Out of these two options, we'd choose the one on the left.

Parsimony algorithm: set up

Given tree with sequences at leaves. Consider one site (column) at a time.

Number the nodes, in descending order, so that the root node is \(2n-1\).

Let \(u\) be the site for which we are considering the cost.

Let \(B_u\) be the parsimony cost for that site.

Parsimony algorithm

Initilise Set \(B_u = 0\) and \(k = 2n-1\).

Recursion To obtain the set \(R_k\), the set of possible ancestral values at node \(k\):

If \(k\) is a leaf node: Set \(R_k = x^k_u\).

If \(k\) is not a leaf:

  1. compute \(R_i\) and \(R_j\) for child nodes of \(k\).
  2. Set \(R_k = R_i \cap R_j\) if \(R_i \cap R_j \neq \emptyset\). Otherwise, set \(R_k = R_i \cup R_j\) and set \(B_u = B_u+1\).

Stop Return \(B_u\), the cost of the tree for that site.

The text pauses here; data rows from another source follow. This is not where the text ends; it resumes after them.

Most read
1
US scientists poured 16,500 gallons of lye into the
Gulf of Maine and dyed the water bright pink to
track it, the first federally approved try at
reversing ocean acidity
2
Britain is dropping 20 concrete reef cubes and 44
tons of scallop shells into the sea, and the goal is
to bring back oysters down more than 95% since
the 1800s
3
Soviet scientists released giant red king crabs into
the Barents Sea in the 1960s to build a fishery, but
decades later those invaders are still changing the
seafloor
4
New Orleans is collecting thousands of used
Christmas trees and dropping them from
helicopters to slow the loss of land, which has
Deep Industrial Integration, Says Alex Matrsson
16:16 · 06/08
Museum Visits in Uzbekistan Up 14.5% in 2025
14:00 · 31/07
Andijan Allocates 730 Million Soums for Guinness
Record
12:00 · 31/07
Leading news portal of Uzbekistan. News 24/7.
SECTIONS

Parsimony algorithm: comments

The total cost of the tree is \[B = \sum_{u = 1}^L B_u\]

Parsimony score invariant to position of root.

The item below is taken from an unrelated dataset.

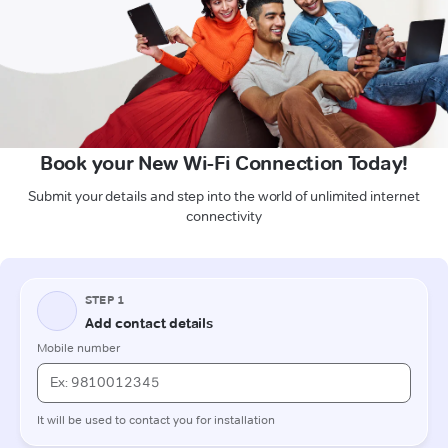
Book your New Wi-Fi Connection Today!
Submit your details and step into the world of unlimited internet
connectivity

Note that the recursion results in a post-order traversal of the tree: although the start is from the root, go straight down to leaves and feed information back up towards root.

Example

Example cont

Ancestral reconstruction

Can traceback to get possible ancestral assignments:

Let \(A_k\) be the ancestral assignment at node \(k\).

Start at root so set \(k = 2n-1\).

Choose \(A_k\) uniformly from \(R_{k}\).

For each child of node \(i\) of \(k\), choose \(A_i = A_k\) if \(A_k \in R_i\), else choose \(A_i\) uniformly at random from \(R_i\).

Parsimony example: an ancestral reconstruction

Length of a branch and a tree

The number of mutations along a branch is the length of a branch

Can estimate by counting mutations given by each possible ancestral reconstruction and then taking average

If substitution rate is known, can convert number of substitutions to length of time.

Weighted parsimony

Have different costs for different mutations.

Let \(S(a,b)\) be the cost of mutating from \(a\) to \(b\).

The parsimony score of site \(u\) is given by the algorithm:

Initilise Set \(k = 2n-1\).

Recursion

If \(k\) is a leaf node: Set \(S_k(a) = 0\) when \(a = x^k_u\) and \(S_k(a) = \infty\) otherwise

Weighted parsimony: algorithm cont.

If \(k\) is not a leaf:

  1. compute \(S_i(a)\) and \(S_j(a)\) for all \(a\) and children \(i\) and \(j\) of \(k\).
  2. Set \[S_k(a) = \min_b \left(S_i(b) +S(a,b)\right) + \min_b \left(S_j(b) + S(a,b)\right).\]

Stop Return \[B_u = \min_a S_{2n-1}(a).\]

Reduces to the standard parsimony algorithm when \(S(a,a) = 1\) and \(S(a,b) = 0\) if \(a \neq b\).

Parsimony informative sites

Some sites (columns) have the same score on every tree.

For example, a site with all bases the same will always score zero, regardless of the tree.

Or a site with all bases the same except one will always score one.

To get different scores on different trees, need at least two characters each of which appear in at least 2 taxa.

Example: which sites are parsimony informative?

AAG  
AAA  
GGA  
AGA  
CCC  
  • only column 2

Finding the most parsimonious tree

Sometimes called finding the shortest tree — the number of substitutions is the length of the tree

We are given \(n\) aligned sequences. What is tree with the lowest parsimony score that relates these sequences?

Strategies

  • Exhaustive search
  • Branch and bound
  • Heuristic search

Exhaustive search

Branch and bound

Systematically search all possible unrooted trees

"Branch" refers to method of search, not the edge of a tree.

Builds tree up one taxon (leaf) at a time

Only continues if it could potentially lead to best tree — score of partial tree is less than score of best whole tree.